On his first tour of duty in Iraq in 2003, Staff Sgt. Chad Caldwell received two Army Commendation Medals for distinguished service to his country.
His friend and fellow soldier, Staff Sgt. Cullie Torsell, didn’t see Caldwell pull a pregnant woman out the rubble of a bomb blast at the United Nations Headquarters in Baghdad, which earned Caldwell his first medal. Torsell was on the other side of the building at the time.
But he remembers well the day Caldwell saved the life of Lt. Col. Mark E. Calvert while serving with the 2nd Armored Cavalry Regiment in Iraq. Two Commendation Medals were awarded for heroism that day, one to Caldwell and the other to Torsell.
On Saturday, Torsell, now with the 11th Armored Cavalry, based in Fort Irwin, Calif., attended memorial services for Caldwell, a Cheney native who was killed by a roadside bomb while on his third tour of duty in Mosul, Iraq, on April 30.
Torsell recounted the firefight with an economy of language, characteristic of men to whom deeds matter more than words.
Calvert was pinned down by automatic weapons fire from the enemy on the rooftops. Caldwell jumped out of his vehicle and returned fire with his assault rifle, diverting the enemy’s attention from the officer and giving Torsell enough time to get the .50-caliber machine gun “on line.”
Torsell opened fire just as Caldwell’s rifle jammed.
“I guess I can relax now,” Caldwell told his buddy.
“We forced the enemy to dislodge from the rooftops,” Torsell said.
Back then, Caldwell still believed the war in Iraq would end quickly.
Earlier this month, Caldwell told a reporter for the Stars and Stripes, the independent military news source, that he had given up any hope of a quick resolution to the conflict, now entering its sixth year.
“My kids will probably serve over here,” Caldwell told Stars and Stripes.
He expressed the same sentiment to his mother, Carol Caldwell.
“It was his goal to get things done so that wouldn’t have to happen, and to secure a future for his family,” she said.
Her son, who was 24, was buried Saturday at Spokane Memorial Gardens with military honors. Dozens of flags flapped under a steel-gray sky. Rifles fired a salute. A bugle sounded taps.

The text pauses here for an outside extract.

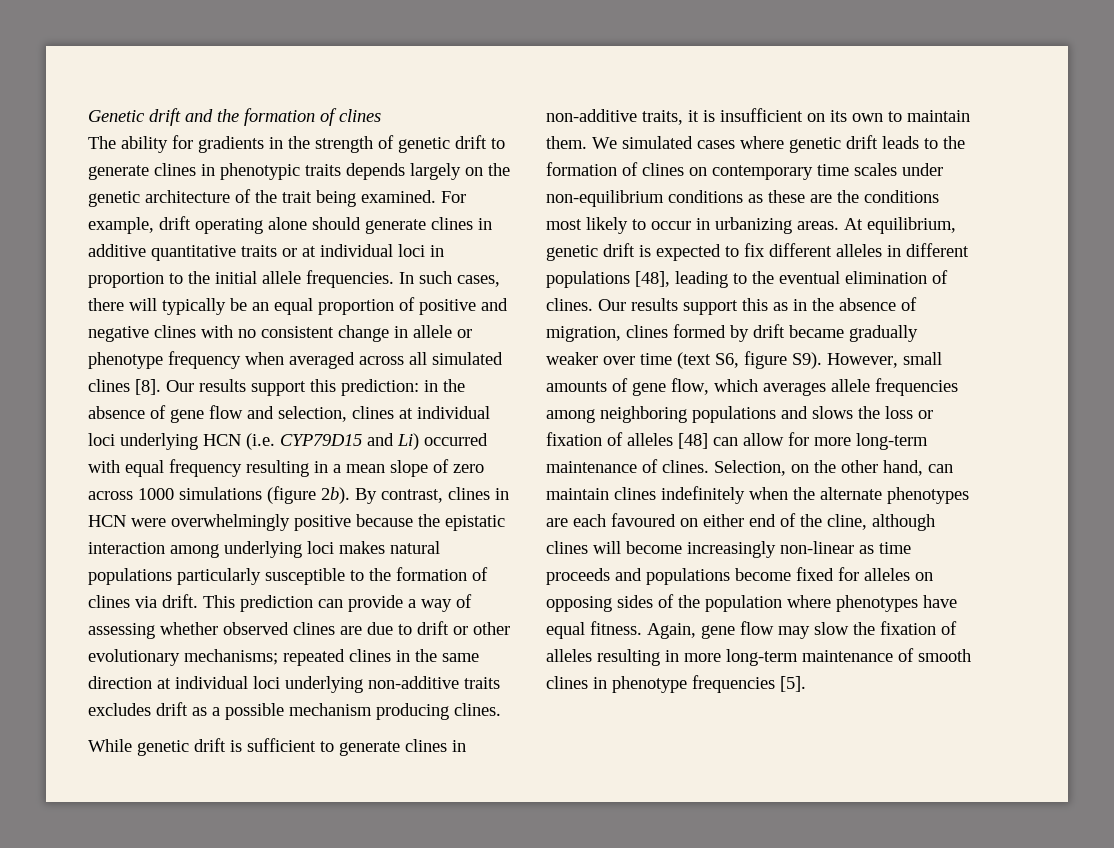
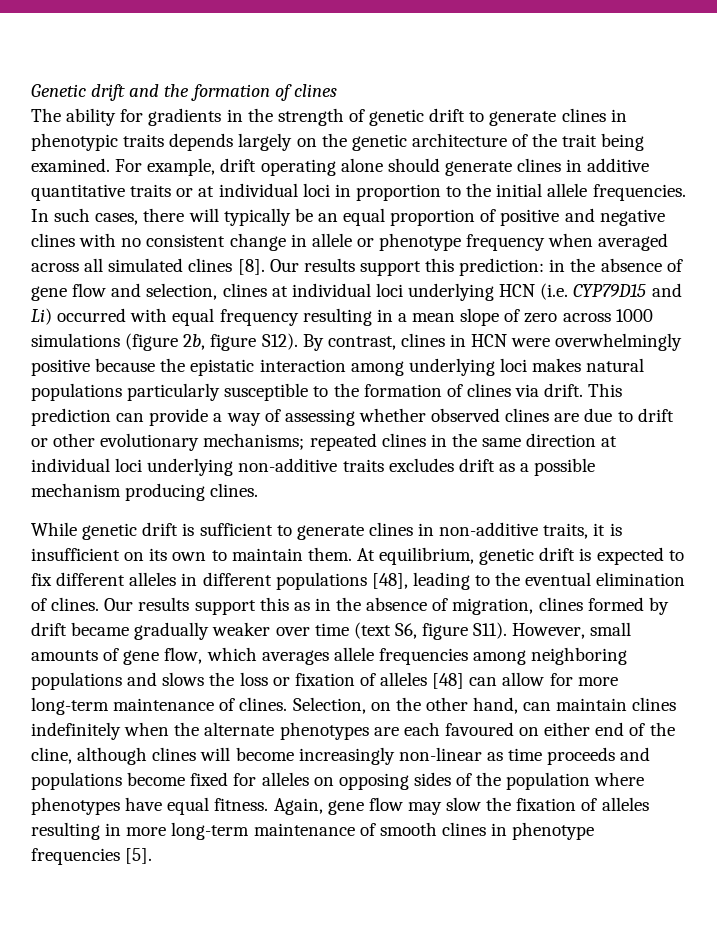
[321,487,350,504] 2b). -> [183,333,298,351] 2b, figure S12).
[592,135,965,153] [546,162,943,180] [546,190,939,207] [546,217,839,234] We simulated cases where genetic drift leads to the formation of clines on contemporary time scales under non-equilibrium conditions as these are the conditions most likely to occur in urbanizing areas. -> (352, 554) none
[792,352,822,369] S9). -> [473,622,508,639] S11).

With more than 200 family and friends in attendance, Maj. Gen. Edgar E. Stanton III, representing the chief of staff and the secretary of the Army, presented flags to Caldwell’s mother, of Spokane; his father, Mark Caldwell, of Hayden Lake, Idaho; and his widow, Rachael Caldwell, of Maumelle, Ark.; “on behalf of a grateful nation.”
In attendance were three members of Caldwell’s regiment, the 3rd Armored Cavalry, based at Fort Hood, Texas, including Chaplain Maj. Paul Dirksmeyer, who presided over services at Hazen and Jaeger Funeral Home on North Monroe.
Of Caldwell, Dirksmeyer said, “It is because he was such an extraordinary person that he became such an extraordinary soldier.”
Rachael Caldwell’s father, Jamie Stell, of Arkansas, said his son-in-law was a devoted husband and father to his two sons, Trevor, 4, and Coen, 2, one of whom asked whether his father was skateboarding with God.
“He spent every moment with them as if it were his last,” Stell said.
Caldwell’s coffin was escorted by 3rd Armored Cavalry Staff Sgt. Brian Watson from Dover Air Force Base, Del., to Fairchild Air Force Base on Friday. Saturday’s funeral procession to the cemetery was escorted by the Washington State Patrol and accompanied by 56 motorcyclists led by the Inland Northwest Chapter of the Patriot Guard Riders.
The Spokane Veterans Honor Guard was in attendance, and a bagpiper from the Angus Scott Pipe Band, of Spokane, played “Amazing Grace.”
As of Saturday, 4,074 members of the U.S. military had died in the Iraq war since it began in March 2003, according to the Associated Press.